4

Müzik eserinin karakteri

Seslerin ve sessizliğin zaman içinde karıştırılmasının sonucu olan müzik, onu yazan kişinin duygusal atmosferini, ince duygularını aktarır.

Bazı bilim adamlarının çalışmalarına göre müzik, kişinin hem psikolojik hem de fiziksel durumunu etkileme yeteneğine sahiptir. Doğal olarak, böyle bir müzik eserinin, yaratıcının bilerek veya bilinçsizce ortaya koyduğu kendine has bir karakteri vardır.

 Müziğin doğasını tempo ve sese göre belirlemek.

Rus müzisyen ve eğitim psikoloğu VI Petrushin'in eserlerinden, eserdeki müzikal karakterin aşağıdaki temel ilkeleri tespit edilebilir:

  1. Minör tuş sesi ve yavaş tempo üzüntü duygularını aktarır. Böyle bir müzik parçası hüzünlü, üzüntü ve umutsuzluk ifade eden, içinde geri dönülemez parlak geçmişin pişmanlığını taşıyan bir müzik parçası olarak tanımlanabilir.
  2. Büyük ses ve yavaş tempo, huzur ve memnuniyet durumunu ifade eder. Bu durumda müzik eserinin karakteri huzur, tefekkür ve dengeyi bünyesinde barındırır.
  3. Küçük tuş sesi ve hızlı tempo, öfke duygularını akla getirir. Müziğin karakteri tutkulu, heyecanlı, son derece dramatik olarak tanımlanabilir.
  4. Ana renk ve hızlı tempo, şüphesiz, iyimser ve yaşamı onaylayan, neşeli ve coşkulu bir karakterin gösterdiği neşe duygularını aktarır.

Müzikte ritim, dinamik, tını ve uyum araçları gibi ifade unsurlarının herhangi bir duyguyu yansıtmak açısından çok önemli olduğu vurgulanmalıdır; Eserdeki müzikal karakterin aktarımının parlaklığı büyük ölçüde onlara bağlıdır. Bir deney yaparsanız ve aynı melodiyi majör veya minör bir sesle, hızlı veya yavaş tempoda çalarsanız, melodi tamamen farklı bir duygu aktaracak ve buna bağlı olarak müzik eserinin genel karakteri değişecektir.

Bir müzik eserinin doğası ile dinleyicinin mizacı arasındaki ilişki.

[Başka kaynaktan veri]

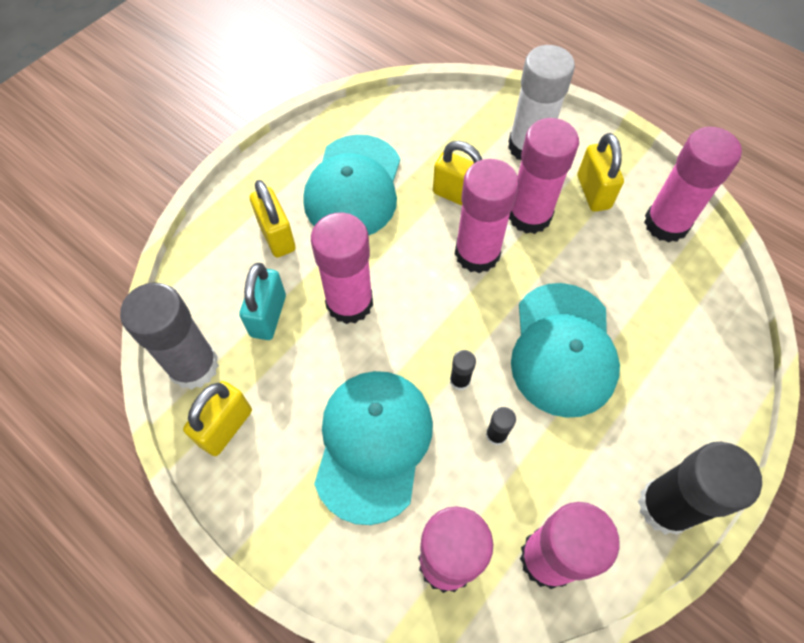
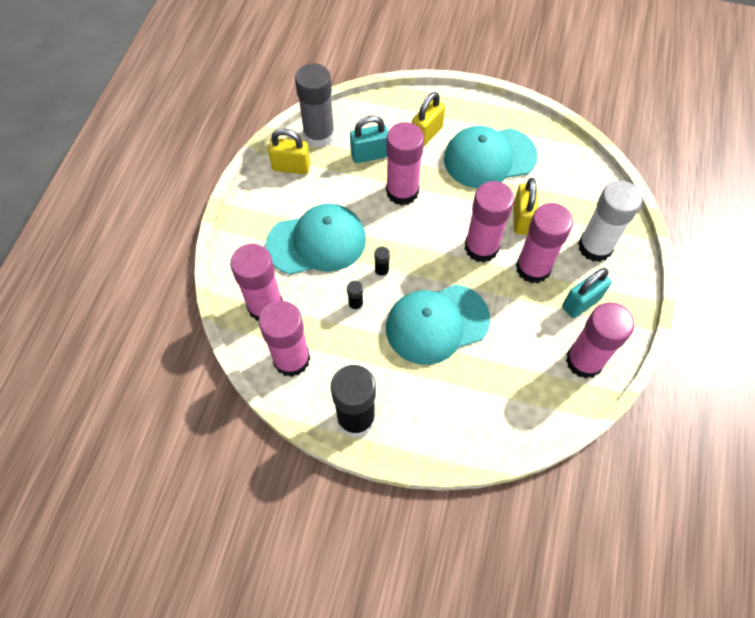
camera: 65 degrees right, 0 degrees up
(593, 192) = (581, 303): yellow padlock -> turquoise padlock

Klasik bestecilerin eserlerini modern ustaların eserleriyle karşılaştırırsak müzikal renklendirmenin gelişiminde belli bir eğilimin izini sürebiliriz. Gittikçe daha karmaşık ve çok yönlü hale geliyor, ancak duygusal arka plan ve karakter önemli ölçüde değişmiyor. Sonuç olarak bir müzik eserinin doğası zamanla değişmeyen bir sabittir. 2-3 yüzyıl önce yazılan eserler, çağdaşları arasında popülerlik döneminde olduğu gibi dinleyici üzerinde aynı etkiyi yaratıyor.

İnsanın dinleyeceği müziği sadece ruh haline göre değil, bilinçsizce mizacını da dikkate alarak seçtiği ortaya çıktı.

  1. Melankolik - yavaş hafif müzik, duygu - üzüntü.
  2. Choleric – küçük, hızlı müzik – duygu – öfke.
  3. Soğukkanlı – yavaş ana müzik – duygu – sakin.
  4. Sanguine – ana ton, hızlı müzik – duygu – neşe.

Kesinlikle tüm müzik eserlerinin kendi karakteri ve mizaçları vardır. Bunlar başlangıçta yazar tarafından, yaratılış sırasındaki hisler ve duygular tarafından yönlendirilerek ortaya konmuştur. Ancak algı öznel olduğundan ve kişisel mizacına bağlı olarak dinleyicinin duyum ve duygularının prizmasından geçtiği için dinleyici her zaman yazarın iletmek istediğini tam olarak çözemez.

Bu arada, müzik metni bestecilerinin eserlerinin amaçlanan karakterini icracılara nasıl ve hangi araçlarla ve kelimelerle aktarmaya çalıştıklarını bilmek ister misiniz? Kısa bir makale okuyun ve müzik karakter tablolarını indirin.